▶ DATA SUPPLIED
▶

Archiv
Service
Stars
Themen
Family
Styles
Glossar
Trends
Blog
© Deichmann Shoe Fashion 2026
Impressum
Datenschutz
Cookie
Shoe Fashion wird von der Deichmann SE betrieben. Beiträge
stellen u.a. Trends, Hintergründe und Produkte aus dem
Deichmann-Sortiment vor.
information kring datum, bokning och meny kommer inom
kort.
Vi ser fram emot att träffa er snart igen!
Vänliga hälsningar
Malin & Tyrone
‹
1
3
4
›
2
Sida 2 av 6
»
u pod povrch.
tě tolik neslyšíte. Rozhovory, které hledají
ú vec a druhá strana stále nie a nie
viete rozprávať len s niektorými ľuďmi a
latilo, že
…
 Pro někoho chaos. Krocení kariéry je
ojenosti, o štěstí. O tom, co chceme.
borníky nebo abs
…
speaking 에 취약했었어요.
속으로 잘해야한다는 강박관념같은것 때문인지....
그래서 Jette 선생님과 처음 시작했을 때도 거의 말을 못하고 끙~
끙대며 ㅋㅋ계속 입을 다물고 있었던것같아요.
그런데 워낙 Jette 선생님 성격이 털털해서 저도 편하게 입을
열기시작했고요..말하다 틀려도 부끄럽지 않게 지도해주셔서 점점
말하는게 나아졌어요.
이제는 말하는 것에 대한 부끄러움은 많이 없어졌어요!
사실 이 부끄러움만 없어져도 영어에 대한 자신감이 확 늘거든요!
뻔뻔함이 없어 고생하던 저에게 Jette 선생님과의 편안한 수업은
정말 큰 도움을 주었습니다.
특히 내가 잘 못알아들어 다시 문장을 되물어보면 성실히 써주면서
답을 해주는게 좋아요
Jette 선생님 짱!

◀

▶ ACTIVITY
Find every line in the entries above that contains the string "Fashion", matching case exactly, and copy each of those lines.

▶ EXERCISE ANSWER
© Deichmann Shoe Fashion 2026
Shoe Fashion wird von der Deichmann SE betrieben. Beiträge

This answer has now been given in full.